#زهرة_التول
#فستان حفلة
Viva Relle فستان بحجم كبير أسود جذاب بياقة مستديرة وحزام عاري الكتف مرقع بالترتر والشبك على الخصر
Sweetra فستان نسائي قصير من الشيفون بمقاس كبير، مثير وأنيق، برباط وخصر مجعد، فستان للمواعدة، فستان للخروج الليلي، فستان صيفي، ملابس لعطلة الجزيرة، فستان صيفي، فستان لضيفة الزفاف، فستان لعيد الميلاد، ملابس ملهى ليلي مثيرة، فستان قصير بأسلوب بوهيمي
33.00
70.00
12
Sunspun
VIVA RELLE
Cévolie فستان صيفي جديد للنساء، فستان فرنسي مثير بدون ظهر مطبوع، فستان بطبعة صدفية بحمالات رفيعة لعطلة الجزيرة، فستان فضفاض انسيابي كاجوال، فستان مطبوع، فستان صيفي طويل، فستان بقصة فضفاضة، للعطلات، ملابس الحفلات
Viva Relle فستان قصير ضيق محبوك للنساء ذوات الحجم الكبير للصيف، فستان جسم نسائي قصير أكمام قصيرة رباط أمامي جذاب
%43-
□ □ □ □
YOUR INSTRUCTIONS:
Check each line of the listing above. Copy the ones with the word "جذاب".

FINAL ANSWER:
Viva Relle فستان بحجم كبير أسود جذاب بياقة مستديرة وحزام عاري الكتف مرقع بالترتر والشبك على الخصر
Viva Relle فستان قصير ضيق محبوك للنساء ذوات الحجم الكبير للصيف، فستان جسم نسائي قصير أكمام قصيرة رباط أمامي جذاب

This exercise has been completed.